Nel quinto natale di crisi nei palazzi romani c’è un’aria da monastero. Dal bilancio della Camera sono stati tagliati 150 milioni di euro in tre anni (il 5% su una spesa di 1 miliardo di euro all’anno), mentre il segretario generale della presidenza del consiglio dei ministri Roberto Garofoli ha firmato una circolare in cui si chiede ai dipendenti di palazzo Chigi di rifiutare regali costosi «per il rigore imposto dalla delicatezza e difficoltà del momento». Il bilancio di previsione 2014 della Camera, approvato ieri dall’ufficio di presidenza su proposta del Collegio dei Questori, contiene tagli aggiuntivi ai 32,7 milioni di euro già tagliati rispetto al 2012. Il prossimo anno le spese diminuiranno di 17,4 milioni e così fino al 2016 (50 milioni in meno).

«La Camera – ha detto la presidente Laura Boldrini – prosegue nella linea dei risparmi e della sobrietà. Misura dopo misura dobbiamo continuare a dare risposte rispettose del malessere sociale». A marzo 2014 sono state annunciate ulteriori misure, visto anche che il taglio annunciato ieri sarebbe inferiore di circa 17 milioni rispetto a quanto previsto nel bilancio di previsione del 2012.

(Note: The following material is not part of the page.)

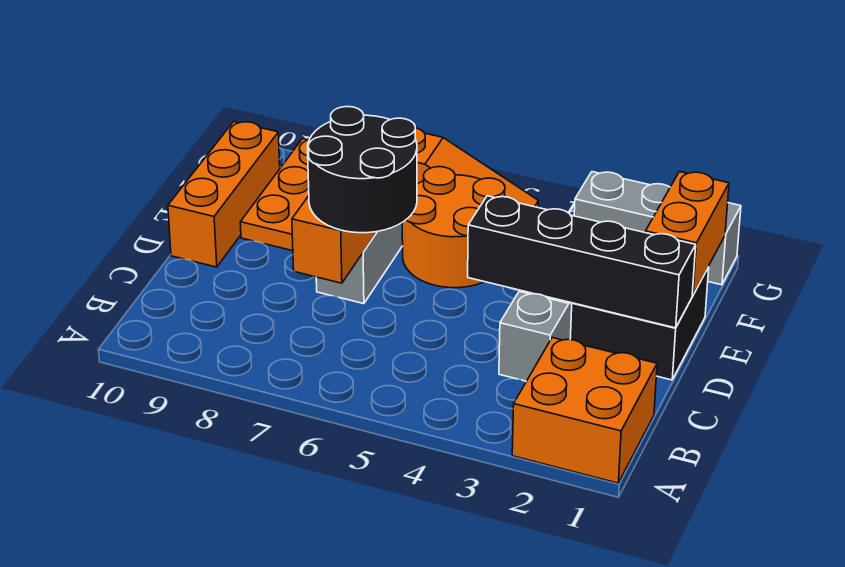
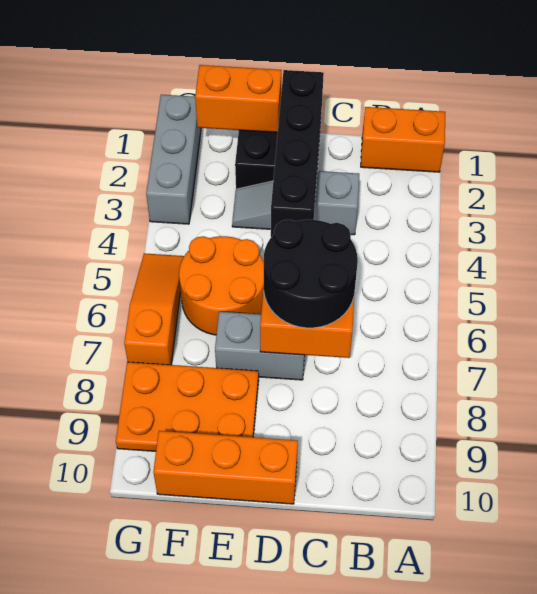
orange 2x2 brick [512,338,657,483] -> orange 1x2 brick [361,107,445,172]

Secondo il rapporto finale del Centro Studi di Confindustria i 945 parlamentari italiani sono i più pagati d’Europa. Nel 2012 il loro stipendio era pari a 4,7 volte il Pil pro-capite contro l’1,8% del Regno Unito. Contando i rimborsi spese, i contributi ai gruppi parlamentari, i rimborsi elettorali e le spese di trasporto il rapporto sale a 9,8 per gli italiani e al 6,6 per gli inglesi. Viale dell’Astronomia detta la ricetta: ridurre del 30% l’indennità dei parlamentari e poi ridimensionarne il numero. Duecento? Trecento parlamentari in meno? Gli industriali non lo dicono. In compenso suggeriscono di riformare le pensioni di deputati e senatori, abolire i contributi ai gruppi parlamentari, i rimborsi elettorali, le spese di trasporto, anche se gli industriali suggeriscono di mantenere la diaria o introdurre in alternativa un tetto massimo alle spese rimborsabili. Così facendo il risparmio sarebbe pari a un miliardo di euro. E questo per il parlamento. Perché, continua Confindustria, se si volessero tagliare i costi della politica a tutti i livelli, allora i risparmi arriverebbero a 22 miliardi di euro. Come si ottiene questa cifra? Tagliando la spesa in comuni e regioni, dando per abolite le province, cancellando 7700 società partecipate dalla pubblica amministrazione. Non è chiaro dove e come questi soldi dovrebbero essere reinvestiti, se alle imprese o ai lavoratori. Oppure nel fondo per il taglio al cuneo fiscale «svuotato» nella legge di stabilità. Resterà un rebus in un’economia a crescita zero ( o poco più). In questo dibattito è del tutto esclusa, ad esempio, la possibilità di una patrimoniale sul 10% più ricco di italiani (4 milioni di persone) che oggi possiede il 34% del reddito nazionale. Potrebbe essere una strada più veloce, ed equa, per reperire risorse rispetto ai tagli fin qui prospettati. Ieri c’è stata una nuova retromarcia sul recesso dai contratti di affitto dei «palazzi del potere» entro il 31 dicembre 2014, con preavviso di trenta giorni. Si tratta degli uffici affittati dai Comuni, dalle Regioni e Stato. L’emendamento del parlamentare 5 Stelle Riccardo Fraccaro era stato cancellato al Senato da un emendamento Pd contenuto nel «decreto Salva Roma», ma è stato ripristinato. I 5 Stelle non perdono tempo e attaccano il partito di Renzi: «Prima vota a favore delle slot machine e poi se ne pentono. Ora tocca ai costi della politica».